Multi-Agent Architecture for GAIA Benchmark

t-346·WorkTask·
·
·
·Omni/Agent/MultiAgent
Created1 month ago·Updated1 month ago

Description

Edit

Goal

Build a multi-agent architecture that can reliably solve GAIA-style benchmark questions through agent collaboration, shared workspace, and orchestrated handoffs.

Architecture Overview

Implement a 3-agent system inspired by Manus: 1. Planner Agent - analyzes the question, breaks it into steps, creates execution plan 2. Executor Agent - executes the plan using available tools (web search, code execution, etc.) 3. Verifier Agent - reviews results, checks answer quality, validates against question requirements

Core Components

Shared Workspace

  • Task state (current step, progress, artifacts)
  • Agent communication log (handoffs, questions, findings)
  • Intermediate results storage (search results, extracted data, etc.)
  • Final answer candidate

Agent Communication Protocol

  • Explicit handoff messages between agents
  • State transitions (planning → executing → verifying → done)
  • Ability to loop back if verification fails
  • Guardrails against infinite loops (max iterations)

Orchestration Logic

  • Spawns agents in sequence: Planner → Executor → Verifier
  • Manages state transitions
  • Handles agent failures/retries
  • Aggregates final result

Test Case

GAIA Level 1 Question: "What was the actual enrollment count of the clinical trial on H. pylori in acne vulgaris patients from Jan-May 2018?"

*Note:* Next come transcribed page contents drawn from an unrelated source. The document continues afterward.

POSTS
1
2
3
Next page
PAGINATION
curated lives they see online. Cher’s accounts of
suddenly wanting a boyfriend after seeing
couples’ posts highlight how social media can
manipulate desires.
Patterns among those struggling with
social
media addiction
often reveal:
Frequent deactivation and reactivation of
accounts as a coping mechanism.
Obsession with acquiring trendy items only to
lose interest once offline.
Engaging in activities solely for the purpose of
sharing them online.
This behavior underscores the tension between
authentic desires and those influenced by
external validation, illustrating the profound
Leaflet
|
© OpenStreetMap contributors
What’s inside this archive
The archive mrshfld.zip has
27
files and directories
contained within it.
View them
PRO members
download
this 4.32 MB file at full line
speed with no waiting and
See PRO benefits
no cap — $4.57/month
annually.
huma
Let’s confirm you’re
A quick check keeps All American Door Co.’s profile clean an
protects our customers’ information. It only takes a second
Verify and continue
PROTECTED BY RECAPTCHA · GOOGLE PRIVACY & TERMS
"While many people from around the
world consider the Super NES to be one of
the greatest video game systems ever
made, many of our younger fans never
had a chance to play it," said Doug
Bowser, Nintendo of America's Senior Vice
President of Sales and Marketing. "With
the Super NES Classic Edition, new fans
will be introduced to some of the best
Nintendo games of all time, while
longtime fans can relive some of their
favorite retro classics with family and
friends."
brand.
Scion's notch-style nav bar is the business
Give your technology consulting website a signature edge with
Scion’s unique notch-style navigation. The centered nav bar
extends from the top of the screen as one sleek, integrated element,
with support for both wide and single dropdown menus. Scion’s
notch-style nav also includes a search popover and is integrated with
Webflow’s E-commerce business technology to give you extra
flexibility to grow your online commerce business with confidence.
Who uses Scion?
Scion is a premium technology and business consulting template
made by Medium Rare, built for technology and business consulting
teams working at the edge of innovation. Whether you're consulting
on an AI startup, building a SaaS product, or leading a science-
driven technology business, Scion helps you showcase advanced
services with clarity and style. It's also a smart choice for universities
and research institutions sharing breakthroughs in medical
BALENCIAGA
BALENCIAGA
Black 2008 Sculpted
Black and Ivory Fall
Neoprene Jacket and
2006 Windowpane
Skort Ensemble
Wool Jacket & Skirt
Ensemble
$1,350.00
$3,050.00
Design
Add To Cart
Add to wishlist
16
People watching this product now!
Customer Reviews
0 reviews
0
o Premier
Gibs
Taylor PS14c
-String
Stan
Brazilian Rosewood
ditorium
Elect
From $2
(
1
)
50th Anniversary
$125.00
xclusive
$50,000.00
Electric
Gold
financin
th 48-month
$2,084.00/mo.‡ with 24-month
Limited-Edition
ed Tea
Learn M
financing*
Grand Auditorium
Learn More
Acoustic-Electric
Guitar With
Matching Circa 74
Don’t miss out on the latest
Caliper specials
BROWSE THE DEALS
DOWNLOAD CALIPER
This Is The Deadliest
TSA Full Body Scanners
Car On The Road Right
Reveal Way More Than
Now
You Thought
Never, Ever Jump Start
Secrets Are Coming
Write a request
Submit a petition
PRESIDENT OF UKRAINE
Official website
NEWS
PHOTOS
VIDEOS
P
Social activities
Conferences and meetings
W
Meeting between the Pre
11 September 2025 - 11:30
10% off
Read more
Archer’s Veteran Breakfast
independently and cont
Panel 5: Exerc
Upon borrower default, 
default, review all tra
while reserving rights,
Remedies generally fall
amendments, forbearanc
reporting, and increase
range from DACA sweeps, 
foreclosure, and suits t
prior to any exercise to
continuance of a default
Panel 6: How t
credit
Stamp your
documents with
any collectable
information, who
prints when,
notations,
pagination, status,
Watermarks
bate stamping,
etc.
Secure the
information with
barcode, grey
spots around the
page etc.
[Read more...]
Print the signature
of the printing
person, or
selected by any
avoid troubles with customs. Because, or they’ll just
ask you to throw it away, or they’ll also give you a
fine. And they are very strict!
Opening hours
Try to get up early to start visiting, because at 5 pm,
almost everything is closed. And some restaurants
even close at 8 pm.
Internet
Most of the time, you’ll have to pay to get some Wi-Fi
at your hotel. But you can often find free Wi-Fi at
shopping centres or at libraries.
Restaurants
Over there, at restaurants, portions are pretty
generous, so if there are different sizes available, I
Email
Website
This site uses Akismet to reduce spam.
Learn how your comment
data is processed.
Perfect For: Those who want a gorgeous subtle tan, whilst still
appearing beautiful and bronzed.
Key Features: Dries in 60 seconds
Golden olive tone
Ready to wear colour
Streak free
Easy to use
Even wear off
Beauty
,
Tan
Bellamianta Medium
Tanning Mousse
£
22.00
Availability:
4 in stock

Expected behavior: 1. Planner breaks down: need to search clinical trials database → filter by criteria → extract enrollment count 2. Executor performs web searches, navigates to trial details, extracts data 3. Verifier checks: is this the right trial? does it match date range? is enrollment count clearly stated? 4. Return exact numeric answer

Success Criteria

  • Architecture can solve the test case question correctly
  • Agent handoffs are clean and traceable
  • Shared workspace maintains clear state
  • System fails gracefully (doesn't infinite loop or hallucinate)

Implementation Notes

  • Use existing subagent spawning infrastructure
  • Shared state can be a simple dict/object passed between agents
  • Each agent gets a specialized system prompt defining its role
  • Consider adding a "max_rounds" guardrail (e.g., 3 full cycles max)

Namespace

Omni/Agent/MultiAgent

Child Tasks

  • t-346.1 - Design and implement shared workspace data structure [Done]
  • t-346.2 - Implement Planner Agent role and system prompt [Done]
  • t-346.3 - Implement Executor Agent role and system prompt [Done]
  • t-346.4 - Implement Verifier Agent role and system prompt [Done]
  • t-346.5 - Implement orchestration logic for agent coordination [Done]
  • t-346.6 - Test multi-agent system on GAIA test case [Done]

Timeline (4)

🔄[human]Open → InProgress1 month ago
🔄[human]InProgress → Done1 month ago
💬[human]1 month ago

Closed as overengineered. The YAML workflow system (agentd run workflow.yaml) already provides multi-agent capabilities with shared filesystem workspace. See Omni/Agent/Workflows/GaiaResearch.yaml for a working example.